Dobbs, whose shows last week went to the Middle East before Wall Street, embraces the notion that his is a more general business-news show. "The broadcast has always been about the political economy," Dobbs says, noting that he was on-site during the Gulf War in 1991. "We've always had a broader context. I cannot think of any part of this news environment—education, war … that does not influence or is not influenced by economics and our standard of living. This is business news for know-it-alls. This broadcast is aimed at the highest common denominator. The broader inclusion in the Moneyline show is just being a part of CNN, part of the brand … that's why I came back."

Neil Cavuto, whose business-news show on Fox has also shown dramatic growth in the past year and peaked at more than a million viewers in the post-9/11 environment, agrees with the broad view. "I don't have the interest or the inclination to do a market-wonk show. It may seem cliché to talk about how Main Street is connected to Wall Street, but we have to present business news in a way that interests the general-news viewers as well. The jury's still out on whether we'll ever return to any sense of normalcy in the post-9/11 world."

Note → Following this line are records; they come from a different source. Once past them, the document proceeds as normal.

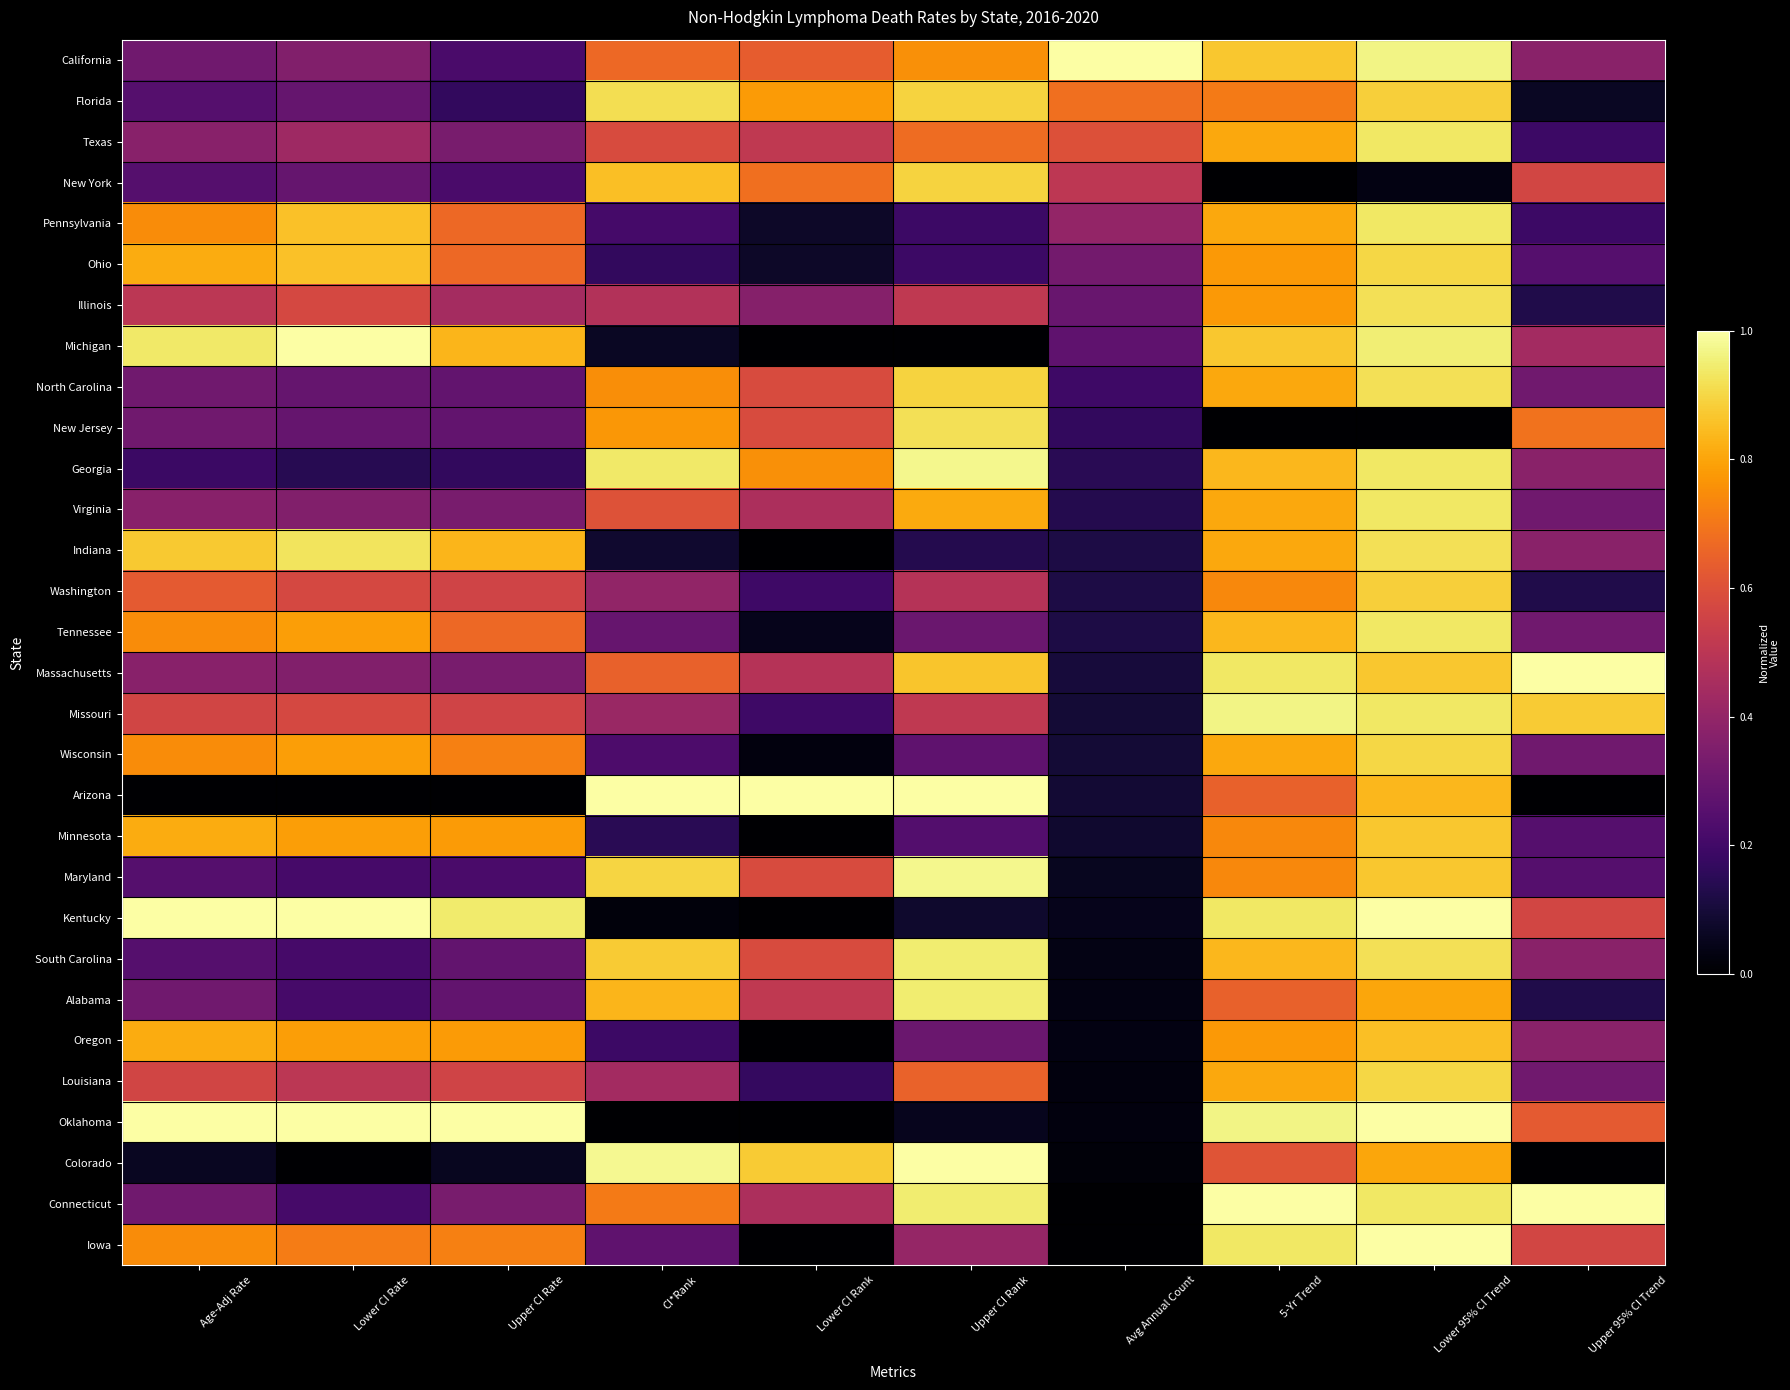

Rank the series at Age-Adj Rate from lowest to highest value.

Arizona, Colorado, Georgia, Florida, New York, Maryland, South Carolina, California, North Carolina, New Jersey, Alabama, Connecticut, Texas, Virginia, Massachusetts, Illinois, Missouri, Louisiana, Washington, Pennsylvania, Tennessee, Wisconsin, Iowa, Ohio, Minnesota, Oregon, Indiana, Michigan, Kentucky, Oklahoma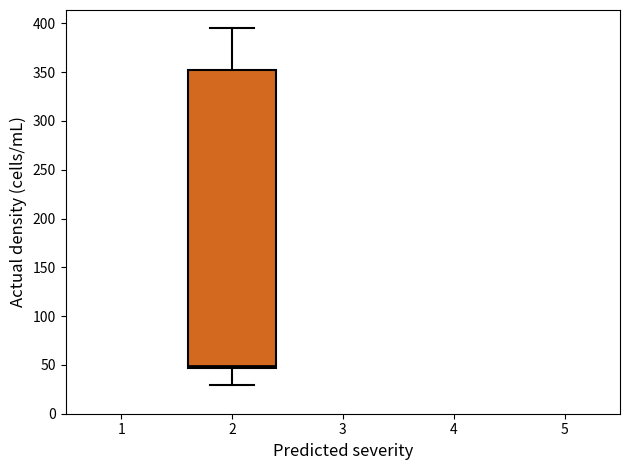

Where does the lower whisker of the box at x = 2 end on the y-axis? The values are not printed on the chart, so give them approximately, as read against the axis.

30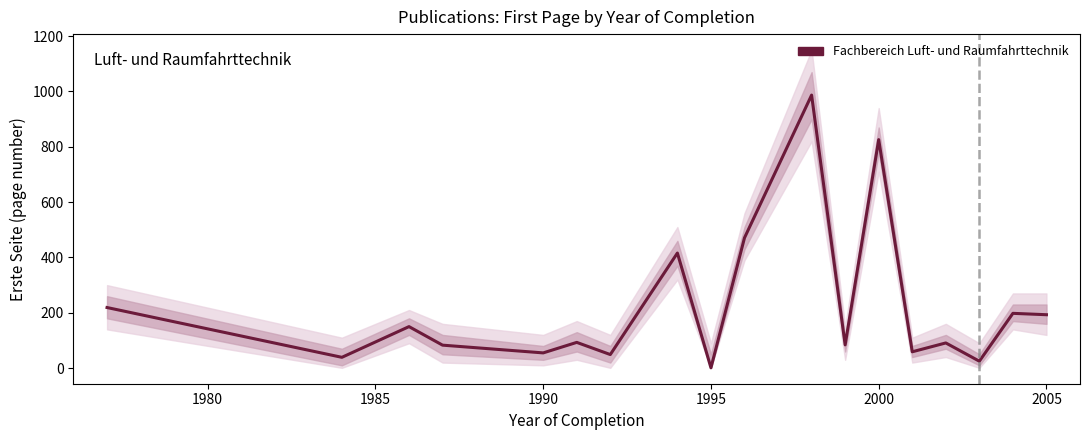

The chart shows a value of 0 at 1995. True or false?

False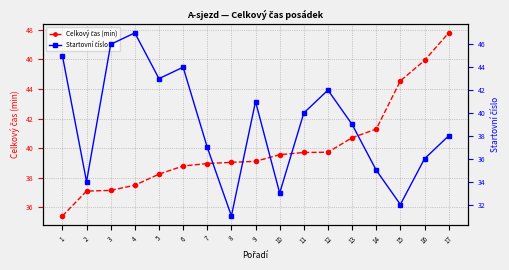

Reading right to left, transcribe all the data shown in this chart.

Celkový čas (min): 47.8	45.9	44.5	41.3	40.7	39.7	39.7	39.5	39.1	39.0	39.0	38.8	38.2	37.5	37.1	37.1	35.4
Startovní číslo: 38.0	36.0	32.0	35.0	39.0	42.0	40.0	33.0	41.0	31.0	37.0	44.0	43.0	47.0	46.0	34.0	45.0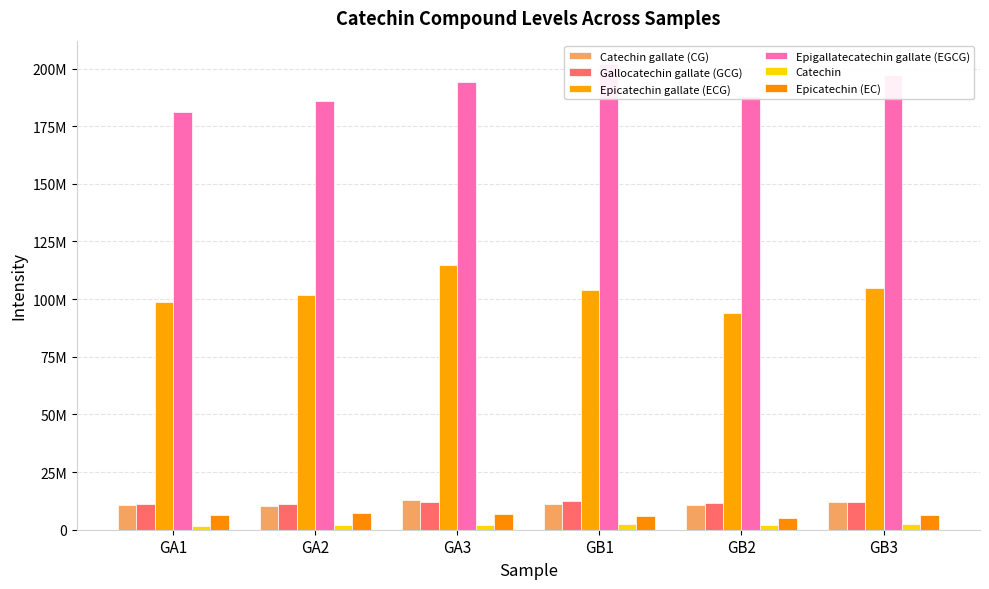

What is the minimum value shown in the chart?

1540000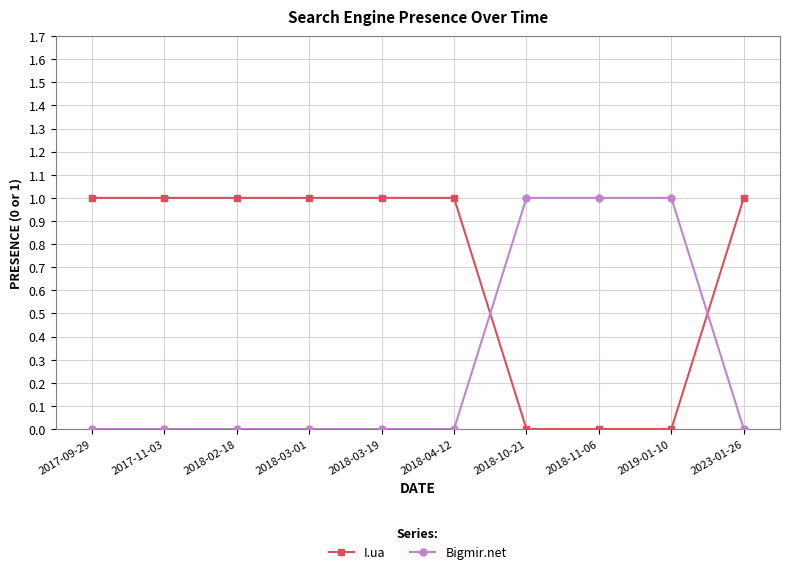

What is the sum of all Bigmir.net values?

3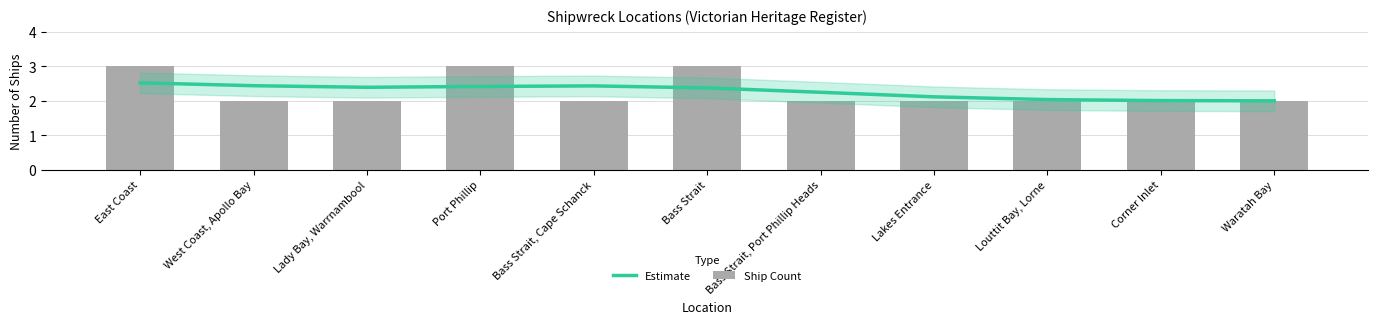

Between Lakes Entrance and Port Phillip, which is larger?

Port Phillip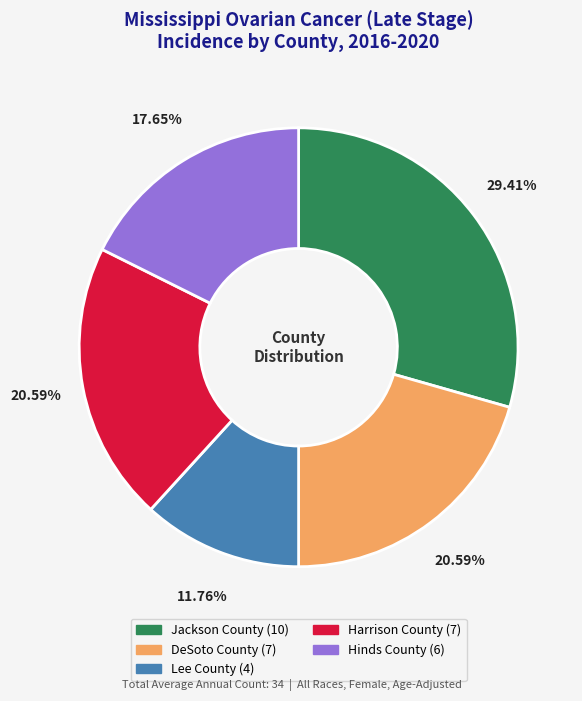

Which category has the biggest portion of the pie?

Jackson County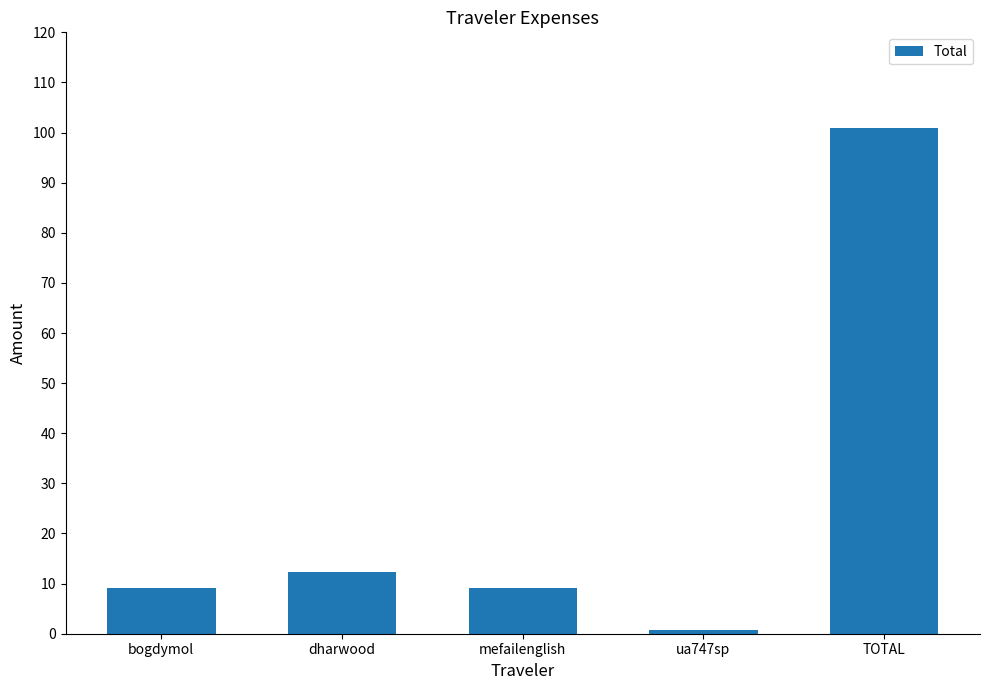

How many distinct data groups are displayed?

1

For Dobbs, there have been some distractions. Dobbs was criticized for commentaries defending Enron auditors Arthur Anderson from the Justice Department's pursuit; critics cited ties Dobbs had to the company through paid speeches, past show sponsorship and its auditing of the books of a company in which Dobbs holds an interest. Dobbs maintains those relationships hardly add up to favoritism, and says he remains proud of the commentaries.

His return to CNN, however, has been "a damned ball. I wouldn't have missed this news cycle for anything."